• Written instruction: Show every line in the rows below that contains the string "qSketchRegion". Case counts.

• Dataset entries:
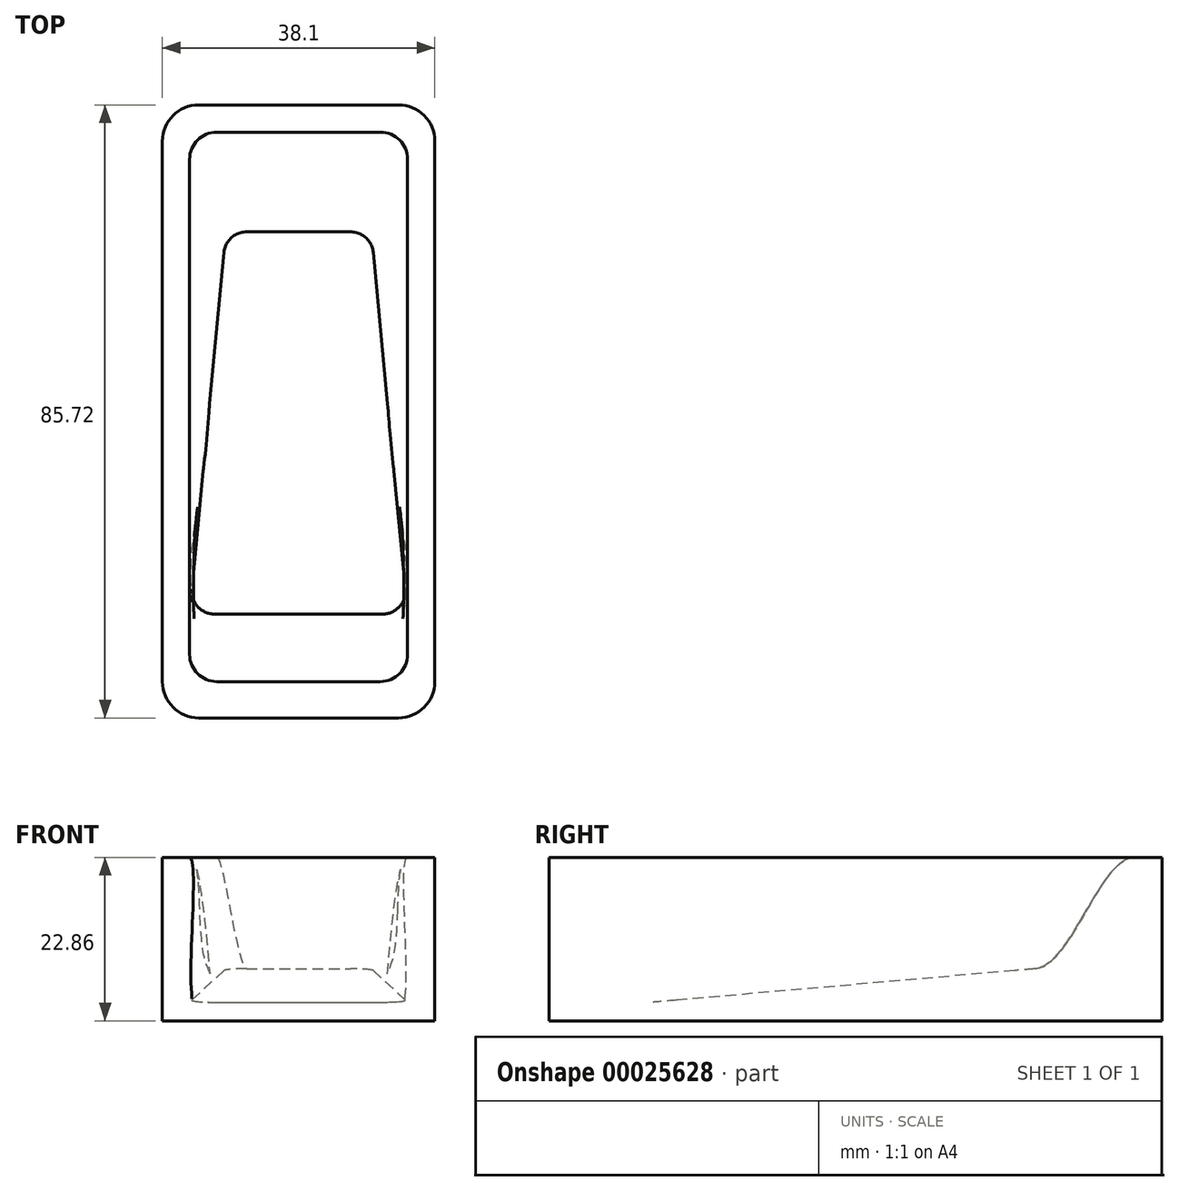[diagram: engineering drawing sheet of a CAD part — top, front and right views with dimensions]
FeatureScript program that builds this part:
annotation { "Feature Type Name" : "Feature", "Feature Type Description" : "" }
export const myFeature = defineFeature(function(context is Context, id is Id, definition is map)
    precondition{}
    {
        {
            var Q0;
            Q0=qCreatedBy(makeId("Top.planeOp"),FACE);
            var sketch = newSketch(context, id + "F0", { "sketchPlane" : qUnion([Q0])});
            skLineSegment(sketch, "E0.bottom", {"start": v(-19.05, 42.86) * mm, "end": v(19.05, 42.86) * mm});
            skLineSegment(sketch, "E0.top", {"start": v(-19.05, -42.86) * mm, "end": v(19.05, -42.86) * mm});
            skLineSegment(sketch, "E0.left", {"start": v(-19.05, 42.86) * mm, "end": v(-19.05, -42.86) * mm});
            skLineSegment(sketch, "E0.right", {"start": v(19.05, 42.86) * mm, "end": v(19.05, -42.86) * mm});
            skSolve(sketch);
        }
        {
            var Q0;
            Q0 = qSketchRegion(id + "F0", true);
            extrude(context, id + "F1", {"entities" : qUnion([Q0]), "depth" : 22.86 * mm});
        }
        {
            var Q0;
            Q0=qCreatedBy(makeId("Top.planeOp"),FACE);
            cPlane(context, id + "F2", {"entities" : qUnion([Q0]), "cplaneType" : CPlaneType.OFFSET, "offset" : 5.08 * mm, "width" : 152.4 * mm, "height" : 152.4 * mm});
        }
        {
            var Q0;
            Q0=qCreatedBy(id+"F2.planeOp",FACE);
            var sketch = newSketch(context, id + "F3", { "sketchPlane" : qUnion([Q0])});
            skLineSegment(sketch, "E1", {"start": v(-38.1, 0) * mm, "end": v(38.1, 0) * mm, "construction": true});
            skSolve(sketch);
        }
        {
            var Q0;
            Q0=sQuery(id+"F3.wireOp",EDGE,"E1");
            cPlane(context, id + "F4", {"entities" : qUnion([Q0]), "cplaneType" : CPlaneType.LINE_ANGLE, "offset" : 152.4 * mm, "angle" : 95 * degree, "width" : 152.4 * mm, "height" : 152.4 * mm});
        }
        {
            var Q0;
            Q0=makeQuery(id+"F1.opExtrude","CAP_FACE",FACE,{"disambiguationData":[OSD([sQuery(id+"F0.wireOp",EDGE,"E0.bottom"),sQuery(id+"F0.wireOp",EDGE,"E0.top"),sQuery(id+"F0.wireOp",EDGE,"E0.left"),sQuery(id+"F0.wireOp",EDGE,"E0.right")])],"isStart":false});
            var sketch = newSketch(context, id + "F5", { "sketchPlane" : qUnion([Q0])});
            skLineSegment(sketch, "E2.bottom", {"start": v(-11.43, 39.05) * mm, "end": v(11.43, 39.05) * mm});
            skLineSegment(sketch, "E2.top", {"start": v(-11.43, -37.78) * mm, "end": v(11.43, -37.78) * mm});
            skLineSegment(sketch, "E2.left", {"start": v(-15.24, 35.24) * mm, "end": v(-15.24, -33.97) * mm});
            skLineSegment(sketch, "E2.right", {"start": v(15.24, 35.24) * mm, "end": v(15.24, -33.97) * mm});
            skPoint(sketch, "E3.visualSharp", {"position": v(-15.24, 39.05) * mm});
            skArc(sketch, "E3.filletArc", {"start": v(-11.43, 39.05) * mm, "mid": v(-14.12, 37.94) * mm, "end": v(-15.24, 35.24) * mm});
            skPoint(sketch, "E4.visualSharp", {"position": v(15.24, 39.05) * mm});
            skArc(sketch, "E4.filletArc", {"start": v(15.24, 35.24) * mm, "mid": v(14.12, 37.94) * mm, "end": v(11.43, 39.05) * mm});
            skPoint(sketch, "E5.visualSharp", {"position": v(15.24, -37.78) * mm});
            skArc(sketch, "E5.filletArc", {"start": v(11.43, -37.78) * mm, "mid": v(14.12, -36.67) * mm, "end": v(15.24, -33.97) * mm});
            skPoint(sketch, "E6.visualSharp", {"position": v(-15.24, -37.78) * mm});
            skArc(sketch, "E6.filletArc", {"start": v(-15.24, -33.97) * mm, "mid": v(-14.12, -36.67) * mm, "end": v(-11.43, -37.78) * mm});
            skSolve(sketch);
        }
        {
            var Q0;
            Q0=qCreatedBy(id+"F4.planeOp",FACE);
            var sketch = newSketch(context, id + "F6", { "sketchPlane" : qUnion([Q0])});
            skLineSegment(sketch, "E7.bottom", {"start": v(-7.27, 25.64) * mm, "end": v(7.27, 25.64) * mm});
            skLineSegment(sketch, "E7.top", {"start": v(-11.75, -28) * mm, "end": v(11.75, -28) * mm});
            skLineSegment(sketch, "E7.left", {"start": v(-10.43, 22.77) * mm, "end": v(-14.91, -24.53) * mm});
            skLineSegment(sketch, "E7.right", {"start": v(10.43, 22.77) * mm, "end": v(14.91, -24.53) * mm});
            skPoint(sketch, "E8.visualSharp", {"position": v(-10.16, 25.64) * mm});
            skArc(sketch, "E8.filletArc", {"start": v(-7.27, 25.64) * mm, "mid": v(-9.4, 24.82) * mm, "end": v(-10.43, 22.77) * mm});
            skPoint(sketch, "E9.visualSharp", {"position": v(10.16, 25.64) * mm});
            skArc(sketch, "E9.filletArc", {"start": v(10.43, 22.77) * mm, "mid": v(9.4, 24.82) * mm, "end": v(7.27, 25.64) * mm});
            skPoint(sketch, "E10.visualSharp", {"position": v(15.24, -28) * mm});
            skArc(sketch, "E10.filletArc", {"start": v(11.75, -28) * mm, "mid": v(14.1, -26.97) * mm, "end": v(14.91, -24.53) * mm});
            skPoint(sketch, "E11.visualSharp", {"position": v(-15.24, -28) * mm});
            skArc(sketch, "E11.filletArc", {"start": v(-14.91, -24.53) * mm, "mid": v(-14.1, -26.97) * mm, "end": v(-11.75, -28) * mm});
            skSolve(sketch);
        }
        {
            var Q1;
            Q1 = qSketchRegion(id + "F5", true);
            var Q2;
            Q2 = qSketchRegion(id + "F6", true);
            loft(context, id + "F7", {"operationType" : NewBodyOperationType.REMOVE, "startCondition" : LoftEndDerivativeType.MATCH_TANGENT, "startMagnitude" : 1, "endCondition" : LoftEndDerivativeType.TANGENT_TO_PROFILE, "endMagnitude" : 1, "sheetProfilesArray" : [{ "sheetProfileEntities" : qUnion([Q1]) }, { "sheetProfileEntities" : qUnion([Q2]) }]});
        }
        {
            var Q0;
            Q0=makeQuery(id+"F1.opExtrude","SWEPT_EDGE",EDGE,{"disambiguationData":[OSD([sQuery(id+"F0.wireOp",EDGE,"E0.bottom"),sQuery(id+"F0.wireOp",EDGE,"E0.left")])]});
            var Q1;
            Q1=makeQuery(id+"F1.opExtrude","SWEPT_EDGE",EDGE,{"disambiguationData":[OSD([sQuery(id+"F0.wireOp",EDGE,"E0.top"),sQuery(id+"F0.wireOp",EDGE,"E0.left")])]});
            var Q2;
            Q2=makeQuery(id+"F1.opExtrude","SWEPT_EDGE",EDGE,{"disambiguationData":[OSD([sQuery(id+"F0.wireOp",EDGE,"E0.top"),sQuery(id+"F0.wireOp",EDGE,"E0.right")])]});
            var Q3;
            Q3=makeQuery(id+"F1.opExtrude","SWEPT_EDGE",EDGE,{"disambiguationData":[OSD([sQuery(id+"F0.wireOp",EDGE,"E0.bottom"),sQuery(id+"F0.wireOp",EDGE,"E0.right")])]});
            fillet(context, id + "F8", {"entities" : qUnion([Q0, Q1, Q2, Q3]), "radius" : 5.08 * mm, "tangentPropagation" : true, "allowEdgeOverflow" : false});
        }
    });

• Reply:
            Q0 = qSketchRegion(id + "F0", true);
            Q1 = qSketchRegion(id + "F5", true);
            Q2 = qSketchRegion(id + "F6", true);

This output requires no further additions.